Here’s a look at how the practice is used as a psychotherapy tool.

HOW CAN MUSIC THERAPY IMPROVE MENTAL HEALTH? Research has shown that adding music therapy to a patient’s regular treatment, like medication and psychotherapy, can improve depressive symptoms when compared with standard treatment alone.

Studies also indicate that music therapy can decrease anxiety levels and improve day-to-day functioning in people with depression.

Music engages multiple regions of the brain, like the limbic system, which helps process emotions and recollections.

This may be partly why music is known to bring back memories.
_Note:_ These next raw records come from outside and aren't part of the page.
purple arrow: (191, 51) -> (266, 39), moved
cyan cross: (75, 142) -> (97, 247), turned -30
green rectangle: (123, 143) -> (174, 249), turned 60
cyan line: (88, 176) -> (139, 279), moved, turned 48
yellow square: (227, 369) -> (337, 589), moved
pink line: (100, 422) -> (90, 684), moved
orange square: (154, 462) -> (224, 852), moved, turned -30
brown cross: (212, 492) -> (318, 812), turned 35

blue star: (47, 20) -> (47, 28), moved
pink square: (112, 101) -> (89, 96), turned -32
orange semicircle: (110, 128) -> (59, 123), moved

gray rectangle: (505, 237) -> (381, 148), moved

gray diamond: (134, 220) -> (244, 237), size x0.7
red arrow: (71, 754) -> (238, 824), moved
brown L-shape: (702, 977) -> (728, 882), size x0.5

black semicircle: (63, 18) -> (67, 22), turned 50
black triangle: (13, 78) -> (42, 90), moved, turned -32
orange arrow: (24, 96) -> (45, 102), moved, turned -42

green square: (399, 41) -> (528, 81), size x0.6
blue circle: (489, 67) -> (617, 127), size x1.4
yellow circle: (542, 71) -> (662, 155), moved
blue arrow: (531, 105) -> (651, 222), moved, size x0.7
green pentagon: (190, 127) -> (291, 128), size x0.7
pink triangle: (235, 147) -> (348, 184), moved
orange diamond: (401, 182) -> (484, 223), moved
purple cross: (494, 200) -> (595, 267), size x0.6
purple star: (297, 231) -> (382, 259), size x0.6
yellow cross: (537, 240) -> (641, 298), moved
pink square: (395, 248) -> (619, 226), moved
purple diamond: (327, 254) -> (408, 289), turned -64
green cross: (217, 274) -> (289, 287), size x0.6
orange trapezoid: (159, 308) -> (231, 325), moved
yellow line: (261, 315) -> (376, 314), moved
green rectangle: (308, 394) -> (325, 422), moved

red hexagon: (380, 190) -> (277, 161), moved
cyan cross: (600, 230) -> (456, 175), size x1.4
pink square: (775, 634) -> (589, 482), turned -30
In addition, both listening to music and singing can reduce levels of cortisol, a hormone that the body releases when it is under stress.

And the pleasure we feel when listening to music can produce dopamine, a neurotransmitter that influences the reward centers in the brain.

For Ms Kerry Devlin, a senior music therapist who works with critically ill patients at the Johns Hopkins Hospital in Baltimore, music is a therapeutic tool to share space with people during some of their worst moments.

A session can give patients a sense of autonomy and help them become “reconnected with their own humanity in what often feels like a really sterile and scary environment,” Ms Devlin said.

WHAT ARE THE MISCONCEPTIONS ABOUT MUSIC THERAPY? When Ms Devlin arrives for her sessions — wheeling a cart full of instruments — some people assume that they need to be musically gifted or proficient at playing an instrument in order to participate. But that’s not the case.

“We might wail on a drum together or we might give them something that really vibrates and provides a grounding sensation to help them connect with their body and their breath,” she said.

“There isn’t such a thing as a wrong note.”

Another myth about music therapy is that the providers function as entertainers.

While music can be fun, a music therapist is not performing but rather using therapeutic techniques to help their clients meet goals, express their emotions and share their creativity.

WHERE DO YOU FIND A MUSIC THERAPIST? Email or call the American Music Therapy Association or search its online directory for music therapists in your area.

Ms Devlin also suggested searching online for other resources in your area. The music therapy offered by Johns Hopkins in Baltimore, for example, is free.